Mason Fine still remembers the days of being a 165-pound, sixth-string quarterback when he first arrived in Denton.
On one of those days, Fine pulled out a piece of paper from his backpack and wrote down his plan. It was simple. Forget redshirting during his freshman year; Fine was going to start. Sophomore year, he’d earn all-conference. By senior year, he’d be an All-American.
Fine showed his plan to some of his friends and they laughed. Well, 9,400 passing yards, 64 passing touchdowns and a pair of C-USA Offensive Player of the Year picks later, and Fine has the last laugh.
“I’ve been on a good track,” Fine said. “I haven’t accomplished some of those, but dang it, I’ve aimed high and I’ve missed, but I’ve accomplished a lot.”
That’s putting it mildly.
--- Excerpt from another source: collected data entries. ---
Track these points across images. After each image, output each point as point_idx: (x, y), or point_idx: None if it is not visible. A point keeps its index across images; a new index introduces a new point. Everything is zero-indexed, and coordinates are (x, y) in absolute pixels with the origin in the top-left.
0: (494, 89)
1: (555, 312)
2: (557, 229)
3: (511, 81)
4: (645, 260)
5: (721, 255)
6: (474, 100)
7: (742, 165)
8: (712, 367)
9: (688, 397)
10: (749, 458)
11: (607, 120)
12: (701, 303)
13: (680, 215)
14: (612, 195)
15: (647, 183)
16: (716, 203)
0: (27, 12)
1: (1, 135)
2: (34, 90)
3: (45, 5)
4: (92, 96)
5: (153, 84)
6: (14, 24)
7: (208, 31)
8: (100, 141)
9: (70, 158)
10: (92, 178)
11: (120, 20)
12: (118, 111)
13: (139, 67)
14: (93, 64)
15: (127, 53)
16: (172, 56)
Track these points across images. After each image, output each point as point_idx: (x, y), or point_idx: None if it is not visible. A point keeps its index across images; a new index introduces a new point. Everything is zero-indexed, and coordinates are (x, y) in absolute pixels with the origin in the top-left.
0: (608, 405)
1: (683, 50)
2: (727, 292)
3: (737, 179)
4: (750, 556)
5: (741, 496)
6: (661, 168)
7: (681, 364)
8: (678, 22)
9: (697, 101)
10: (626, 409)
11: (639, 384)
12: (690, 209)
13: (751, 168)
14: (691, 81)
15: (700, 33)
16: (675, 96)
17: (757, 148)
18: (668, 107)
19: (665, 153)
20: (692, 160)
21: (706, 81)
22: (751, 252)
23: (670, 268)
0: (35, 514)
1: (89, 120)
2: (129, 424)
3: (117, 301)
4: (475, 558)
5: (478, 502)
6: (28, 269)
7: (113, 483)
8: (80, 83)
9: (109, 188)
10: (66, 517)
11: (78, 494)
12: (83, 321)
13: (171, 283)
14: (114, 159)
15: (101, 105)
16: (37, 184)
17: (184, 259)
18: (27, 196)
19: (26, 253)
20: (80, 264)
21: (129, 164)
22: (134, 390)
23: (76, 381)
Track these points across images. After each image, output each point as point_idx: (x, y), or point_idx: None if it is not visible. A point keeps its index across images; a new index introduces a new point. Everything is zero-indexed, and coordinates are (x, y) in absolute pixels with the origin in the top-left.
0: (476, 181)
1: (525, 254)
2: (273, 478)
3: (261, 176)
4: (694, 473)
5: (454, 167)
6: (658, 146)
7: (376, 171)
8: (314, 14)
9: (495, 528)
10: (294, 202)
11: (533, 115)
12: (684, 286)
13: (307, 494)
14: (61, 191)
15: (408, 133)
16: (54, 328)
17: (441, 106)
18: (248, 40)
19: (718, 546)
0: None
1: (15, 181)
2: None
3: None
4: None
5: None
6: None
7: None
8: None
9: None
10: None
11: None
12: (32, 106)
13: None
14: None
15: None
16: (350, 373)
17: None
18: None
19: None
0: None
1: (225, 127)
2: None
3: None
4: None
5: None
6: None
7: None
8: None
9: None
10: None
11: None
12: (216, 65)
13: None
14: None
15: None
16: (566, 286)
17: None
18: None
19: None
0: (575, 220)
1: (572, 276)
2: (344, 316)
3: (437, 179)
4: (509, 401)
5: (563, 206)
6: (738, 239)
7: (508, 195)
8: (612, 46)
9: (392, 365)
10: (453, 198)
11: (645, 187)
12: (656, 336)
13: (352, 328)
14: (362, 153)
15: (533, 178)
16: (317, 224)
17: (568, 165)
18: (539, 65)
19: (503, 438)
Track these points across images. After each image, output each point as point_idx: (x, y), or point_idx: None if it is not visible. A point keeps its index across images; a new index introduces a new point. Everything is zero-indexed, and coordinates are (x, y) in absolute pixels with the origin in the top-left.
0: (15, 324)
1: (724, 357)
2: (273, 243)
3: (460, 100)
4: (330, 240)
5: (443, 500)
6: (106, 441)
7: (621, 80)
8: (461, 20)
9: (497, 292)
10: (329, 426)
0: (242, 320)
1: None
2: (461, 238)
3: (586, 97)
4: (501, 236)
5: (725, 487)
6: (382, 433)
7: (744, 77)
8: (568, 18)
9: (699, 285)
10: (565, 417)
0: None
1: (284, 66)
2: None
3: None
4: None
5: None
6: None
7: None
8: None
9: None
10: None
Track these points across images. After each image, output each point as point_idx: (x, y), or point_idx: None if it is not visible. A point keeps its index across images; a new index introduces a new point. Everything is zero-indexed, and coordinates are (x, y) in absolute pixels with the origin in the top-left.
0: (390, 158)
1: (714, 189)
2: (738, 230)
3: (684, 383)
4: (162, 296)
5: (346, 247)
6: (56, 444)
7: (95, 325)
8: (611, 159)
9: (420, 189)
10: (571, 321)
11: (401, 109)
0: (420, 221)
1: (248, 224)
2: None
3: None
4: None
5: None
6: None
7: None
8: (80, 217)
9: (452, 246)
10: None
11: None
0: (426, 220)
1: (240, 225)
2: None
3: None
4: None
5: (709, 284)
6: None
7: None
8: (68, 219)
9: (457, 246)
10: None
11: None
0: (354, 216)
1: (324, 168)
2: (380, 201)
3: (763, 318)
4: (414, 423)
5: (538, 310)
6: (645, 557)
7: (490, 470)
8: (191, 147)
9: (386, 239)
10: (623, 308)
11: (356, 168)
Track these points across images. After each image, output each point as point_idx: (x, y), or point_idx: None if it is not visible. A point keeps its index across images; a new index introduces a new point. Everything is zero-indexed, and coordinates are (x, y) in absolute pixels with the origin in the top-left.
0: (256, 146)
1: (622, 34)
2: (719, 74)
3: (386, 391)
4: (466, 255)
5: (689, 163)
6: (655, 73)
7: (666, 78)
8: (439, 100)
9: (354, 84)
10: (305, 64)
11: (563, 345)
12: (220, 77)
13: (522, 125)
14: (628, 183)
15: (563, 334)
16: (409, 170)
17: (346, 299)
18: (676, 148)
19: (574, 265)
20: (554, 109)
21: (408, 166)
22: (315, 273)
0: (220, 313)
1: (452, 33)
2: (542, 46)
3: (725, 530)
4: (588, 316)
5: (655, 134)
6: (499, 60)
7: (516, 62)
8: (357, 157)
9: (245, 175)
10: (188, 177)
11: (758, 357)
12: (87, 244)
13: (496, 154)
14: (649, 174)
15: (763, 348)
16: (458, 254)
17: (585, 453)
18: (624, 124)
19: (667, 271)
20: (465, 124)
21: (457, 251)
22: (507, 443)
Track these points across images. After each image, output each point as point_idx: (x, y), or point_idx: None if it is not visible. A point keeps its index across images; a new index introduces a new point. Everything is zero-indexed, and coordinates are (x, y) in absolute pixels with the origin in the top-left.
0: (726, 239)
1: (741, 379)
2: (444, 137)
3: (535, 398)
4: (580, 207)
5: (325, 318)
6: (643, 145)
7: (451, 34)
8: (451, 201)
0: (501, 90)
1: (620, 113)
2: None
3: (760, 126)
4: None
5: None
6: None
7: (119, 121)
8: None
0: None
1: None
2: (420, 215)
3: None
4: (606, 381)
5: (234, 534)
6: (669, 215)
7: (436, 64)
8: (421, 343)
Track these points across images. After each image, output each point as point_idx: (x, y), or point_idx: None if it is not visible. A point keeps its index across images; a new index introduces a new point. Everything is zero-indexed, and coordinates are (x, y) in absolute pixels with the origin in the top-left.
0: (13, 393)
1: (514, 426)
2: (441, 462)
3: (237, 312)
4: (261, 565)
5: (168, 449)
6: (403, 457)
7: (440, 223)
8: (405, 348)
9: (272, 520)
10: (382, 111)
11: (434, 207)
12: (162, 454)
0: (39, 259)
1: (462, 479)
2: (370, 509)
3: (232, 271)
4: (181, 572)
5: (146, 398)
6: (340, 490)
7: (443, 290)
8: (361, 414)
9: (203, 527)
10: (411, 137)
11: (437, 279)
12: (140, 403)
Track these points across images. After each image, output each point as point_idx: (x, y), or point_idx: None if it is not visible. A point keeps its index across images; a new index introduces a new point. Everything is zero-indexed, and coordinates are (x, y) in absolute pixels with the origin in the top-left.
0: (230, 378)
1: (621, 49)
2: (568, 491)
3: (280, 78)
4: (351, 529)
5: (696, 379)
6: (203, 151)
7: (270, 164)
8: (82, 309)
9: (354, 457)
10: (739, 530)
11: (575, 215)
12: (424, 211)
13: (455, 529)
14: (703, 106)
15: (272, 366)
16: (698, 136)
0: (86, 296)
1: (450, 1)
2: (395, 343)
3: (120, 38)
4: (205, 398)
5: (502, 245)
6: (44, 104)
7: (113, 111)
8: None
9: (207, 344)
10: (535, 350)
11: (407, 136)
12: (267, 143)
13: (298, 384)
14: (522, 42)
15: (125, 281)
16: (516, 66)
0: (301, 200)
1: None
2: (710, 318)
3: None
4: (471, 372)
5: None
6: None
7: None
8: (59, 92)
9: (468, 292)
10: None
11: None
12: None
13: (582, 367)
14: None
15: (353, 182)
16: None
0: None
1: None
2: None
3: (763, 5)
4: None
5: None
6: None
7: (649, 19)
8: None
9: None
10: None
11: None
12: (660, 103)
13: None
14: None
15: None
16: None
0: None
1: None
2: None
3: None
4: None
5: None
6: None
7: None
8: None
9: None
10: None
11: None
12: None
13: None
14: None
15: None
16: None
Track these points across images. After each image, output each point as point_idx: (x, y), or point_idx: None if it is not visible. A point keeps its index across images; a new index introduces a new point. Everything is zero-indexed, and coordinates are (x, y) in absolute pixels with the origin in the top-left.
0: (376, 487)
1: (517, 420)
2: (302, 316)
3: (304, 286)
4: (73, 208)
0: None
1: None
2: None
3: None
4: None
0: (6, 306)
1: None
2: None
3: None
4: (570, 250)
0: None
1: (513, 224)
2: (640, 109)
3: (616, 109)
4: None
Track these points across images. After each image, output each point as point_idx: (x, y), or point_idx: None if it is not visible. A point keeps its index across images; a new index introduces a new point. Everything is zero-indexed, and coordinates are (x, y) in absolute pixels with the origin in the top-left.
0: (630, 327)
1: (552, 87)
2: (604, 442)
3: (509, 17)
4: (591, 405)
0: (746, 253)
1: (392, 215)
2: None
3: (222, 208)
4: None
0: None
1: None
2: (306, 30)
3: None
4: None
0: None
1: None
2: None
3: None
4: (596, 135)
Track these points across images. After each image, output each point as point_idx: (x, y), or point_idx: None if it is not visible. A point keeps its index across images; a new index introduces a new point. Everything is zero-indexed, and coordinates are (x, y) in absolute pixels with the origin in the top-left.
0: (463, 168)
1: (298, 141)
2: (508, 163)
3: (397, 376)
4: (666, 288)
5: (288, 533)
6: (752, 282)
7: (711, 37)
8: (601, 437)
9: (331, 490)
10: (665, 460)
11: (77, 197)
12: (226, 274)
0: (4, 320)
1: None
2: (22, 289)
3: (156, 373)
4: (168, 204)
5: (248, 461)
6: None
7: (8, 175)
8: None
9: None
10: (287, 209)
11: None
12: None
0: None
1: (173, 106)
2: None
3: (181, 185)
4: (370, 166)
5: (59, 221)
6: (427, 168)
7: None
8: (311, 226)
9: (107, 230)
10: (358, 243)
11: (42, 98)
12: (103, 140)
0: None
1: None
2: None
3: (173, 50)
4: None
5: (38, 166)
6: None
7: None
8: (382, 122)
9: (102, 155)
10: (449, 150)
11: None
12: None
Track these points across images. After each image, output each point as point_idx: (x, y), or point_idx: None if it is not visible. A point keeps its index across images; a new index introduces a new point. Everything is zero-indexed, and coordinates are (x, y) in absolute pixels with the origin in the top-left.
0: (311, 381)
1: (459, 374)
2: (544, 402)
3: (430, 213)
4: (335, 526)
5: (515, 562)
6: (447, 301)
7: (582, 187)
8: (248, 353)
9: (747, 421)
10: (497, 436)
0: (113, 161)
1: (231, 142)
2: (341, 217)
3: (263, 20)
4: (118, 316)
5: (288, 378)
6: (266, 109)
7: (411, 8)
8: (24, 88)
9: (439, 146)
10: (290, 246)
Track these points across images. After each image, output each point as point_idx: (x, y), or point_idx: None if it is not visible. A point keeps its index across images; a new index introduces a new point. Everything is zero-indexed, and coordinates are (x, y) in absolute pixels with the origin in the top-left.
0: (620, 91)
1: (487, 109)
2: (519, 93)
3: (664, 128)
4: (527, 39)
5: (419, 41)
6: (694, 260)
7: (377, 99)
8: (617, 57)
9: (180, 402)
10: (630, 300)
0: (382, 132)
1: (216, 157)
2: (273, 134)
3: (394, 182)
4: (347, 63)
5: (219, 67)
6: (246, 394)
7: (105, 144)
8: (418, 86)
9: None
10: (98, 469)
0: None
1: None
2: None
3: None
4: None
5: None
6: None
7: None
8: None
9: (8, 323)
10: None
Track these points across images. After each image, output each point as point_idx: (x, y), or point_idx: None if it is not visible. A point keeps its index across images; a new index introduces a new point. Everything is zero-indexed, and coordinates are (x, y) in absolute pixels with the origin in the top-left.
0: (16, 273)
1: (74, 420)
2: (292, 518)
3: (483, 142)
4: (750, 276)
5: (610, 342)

Fine has teamed up with Seth Littrell to completely transform North Texas, both on and off the field. The senior already tops the UNT record books in passing yards, completions and 300-yard passing games. Early next season, he’ll clinch the mark for most passing touchdowns, too. Far more important, Fine led North Texas to the winningest three-year stretch since Hayden Fry.
When offensive coordinator Bodie Reeder was at Oklahoma State, he remembers seeing Fine tearing up high school defense at Locust Grove in Oklahoma. But after getting an early commitment from another quarterback at OSU, Fine never became a priority. Getting a second chance to work with Fine at UNT was a huge draw.
“It’s a freaking blessing,” Reeder said. “He’s sharp; he picks up everything I put at him. He has a chance to be better than anyone that I’ve been around. Everyone in the country missed on him. He could play anywhere.”
Those words carry heavy weight. Reeder worked with Pittsburgh Steelers quarterback Mason Rudolph at Oklahoma State and with two- time Walter Payton Trophy finalist Gage Gubrud at Eastern Washington.
In his head, Fine is still the same skinny college freshman who has to prove himself. But heading into year four, he has a chance to leave this program is one of the greatest to ever do it in Denton.
“If you’re going to be up here eight hours a day, you might as well be great at it,” Fine said. “I didn’t want to be here and just be mediocre. It’s not a cocky thing; it’s a confidence. I try to be great every day, for myself, but also for the guys to the right and left of me, because I owe it to my coaches and my teammates.”